Technology need not be some abstract construct. It need not be some terrifying futuristic robotic dystopia. Technology and the tools it enables: Internet, digital media, social networks can be and should be reflections. Not mere reflections of what we do, but who we are. The sooner we begin to understand that technology is a bridge that links minds-to-minds, thoughts-to-thoughts dreams-to-dreams the sooner we can stop being so afraid of it and begin to harness the power it affords us to be collectively human.
For so long humanity has demanded voices for us all, and not withstanding the digital divide, we now (at least those of us living in the first world) all have that voice. Perhaps the understanding that we can now connect our fears and insecurities as well as our passions and talents to others is what is so frightening for people. Perhaps the realization that students can now voice their disinterest in what we do, is why so many people are fearful of jumping into the digital age.
I feel like a broken record, a blogger who simply writes the same posts over and over. I don’t know what more to say than what I feel to be true. I get this sense of excitement every time I open the ole WordPress editor, or Youtube upload page, or send a photo out to Instagram. Every time I participate in this upload culture, I feel lighter and more free than I did before I shared a piece of my brain, my soul with some vague fluctuating audience that may or may not be there.

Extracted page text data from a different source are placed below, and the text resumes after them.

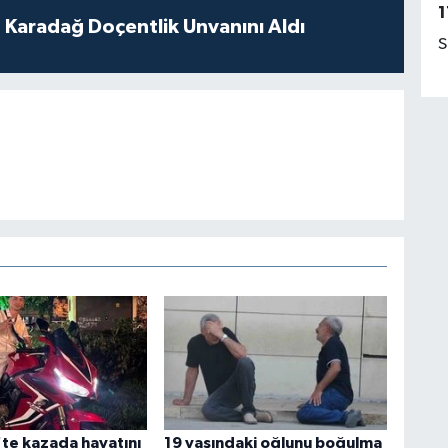
1
t Karadağ Doçentlik Unvanını Aldı
S
te kazada hayatını
19 yaşındaki oğlunu boğulma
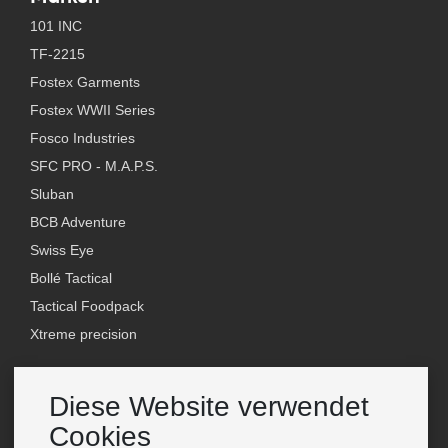
101 INC
TF-2215
Fostex Garments
Fostex WWII Series
Fosco Industries
SFC PRO - M.A.P.S.
Sluban
BCB Adventure
Swiss Eye
Bollé Tactical
Tactical Foodpack
Xtreme precision
Kontakt
Diese Website verwendet
Großhandel Van Os Imports B.V.
Cookies
E-mail: info@vanosimports.nl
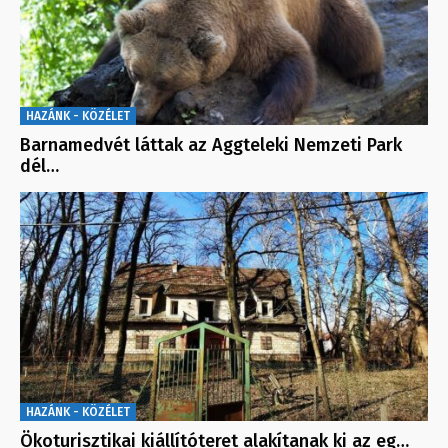
HAZÁNK - KÖZÉLET
Barnamedvét láttak az Aggteleki Nemzeti Park
dél…
HAZÁNK - KÖZÉLET
Ökoturisztikai kiállítóteret alakítanak ki az eg…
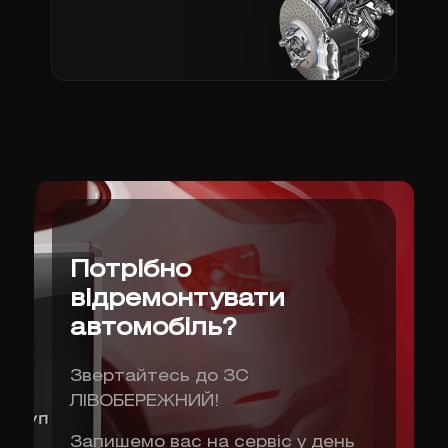
Потрібно
відремонтувати
автомобіль?
Звертайтесь до ЗС
ЛІВОБЕРЕЖНИЙ!
Запишемо вас на сервіс у день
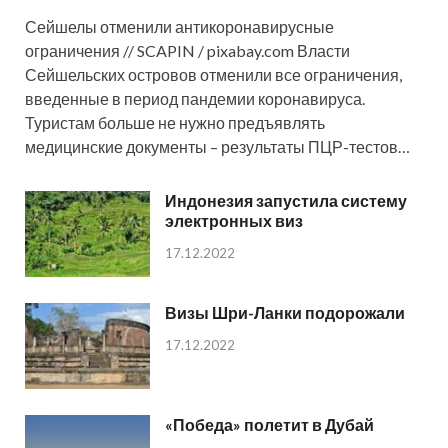
Сейшелы отменили антикоронавирусные
ограничения // SCAPIN / pixabay.com Власти
Сейшельских островов отменили все ограничения,
введенные в период пандемии коронавируса.
Туристам больше не нужно предъявлять
медицинские документы – результаты ПЦР-тестов…
Индонезия запустила систему
электронных виз
17.12.2022
Визы Шри-Ланки подорожали
17.12.2022
«Победа» полетит в Дубай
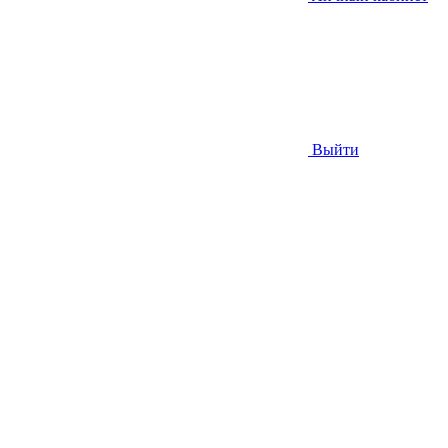
Выйти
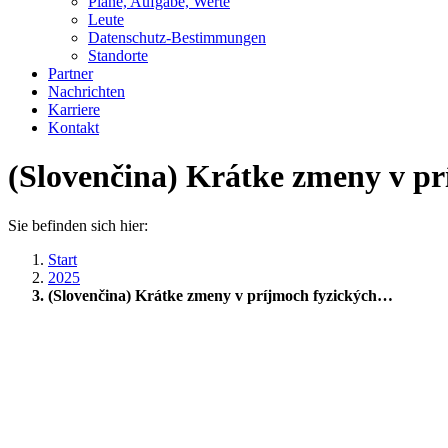
Pläne, Aufgabe, Werte
Leute
Datenschutz-Bestimmungen
Standorte
Partner
Nachrichten
Karriere
Kontakt
(Slovenčina) Krátke zmeny v pr
Sie befinden sich hier:
Start
2025
(Slovenčina) Krátke zmeny v príjmoch fyzických…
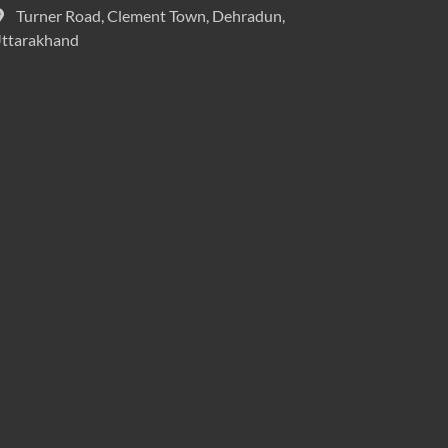
Turner Road, Clement Town, Dehradun,
ttarakhand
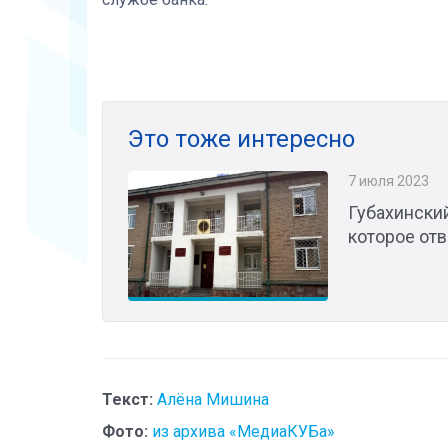
Это тоже интересно
7 июля 2023
Губахински
которое от
Текст:
Алёна Мишина
Фото:
из архива «МедиаКУБа»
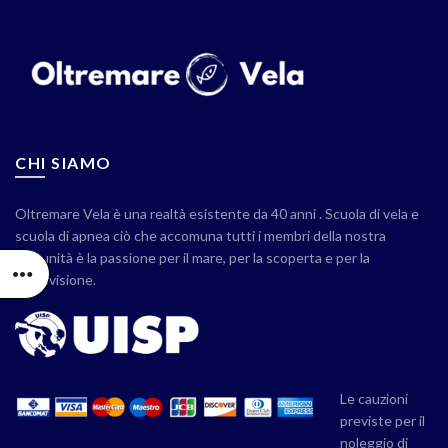
CHI SIAMO
Oltremare Vela è una realtà esistente da 40 anni . Scuola di vela e
scuola di apnea ciò che accomuna tutti i membri della nostra
comunità è la passione per il mare, per la scoperta e per la
condivisione.
Le cauzioni
previste per il
noleggio di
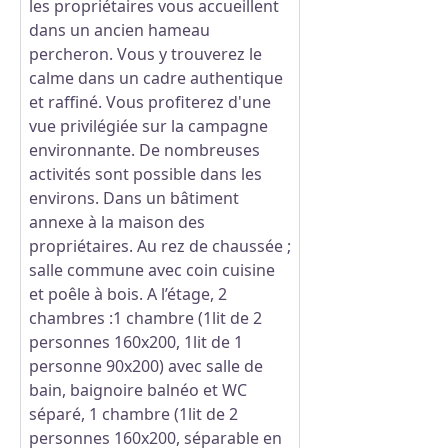
les propriétaires vous accueillent
dans un ancien hameau
percheron. Vous y trouverez le
calme dans un cadre authentique
et raffiné. Vous profiterez d'une
vue privilégiée sur la campagne
environnante. De nombreuses
activités sont possible dans les
environs. Dans un bâtiment
annexe à la maison des
propriétaires. Au rez de chaussée ;
salle commune avec coin cuisine
et poêle à bois. A l’étage, 2
chambres :1 chambre (1lit de 2
personnes 160x200, 1lit de 1
personne 90x200) avec salle de
bain, baignoire balnéo et WC
séparé, 1 chambre (1lit de 2
personnes 160x200, séparable en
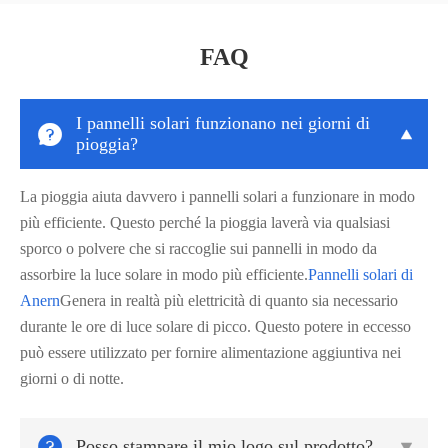
FAQ
I pannelli solari funzionano nei giorni di


pioggia?
La pioggia aiuta davvero i pannelli solari a funzionare in modo
più efficiente. Questo perché la pioggia laverà via qualsiasi
sporco o polvere che si raccoglie sui pannelli in modo da
assorbire la luce solare in modo più efficiente.
Pannelli solari di
Anern
Genera in realtà più elettricità di quanto sia necessario
durante le ore di luce solare di picco. Questo potere in eccesso
può essere utilizzato per fornire alimentazione aggiuntiva nei
giorni o di notte.

Posso stampare il mio logo sul prodotto?


There was no point to this post other than to say- it is not the quest for perfection in some finite permanent cypespace that should guide how we act online but rather the ephemeral, fleeting, sharing of random tidbits of who we are into the impermanent flux of of the Internet. If even one person connects to, relates to and/or understanding the essence of what I have said here, something magical has happened. Something organically and authentically human. The technology has become moot and the only thing left is you and me.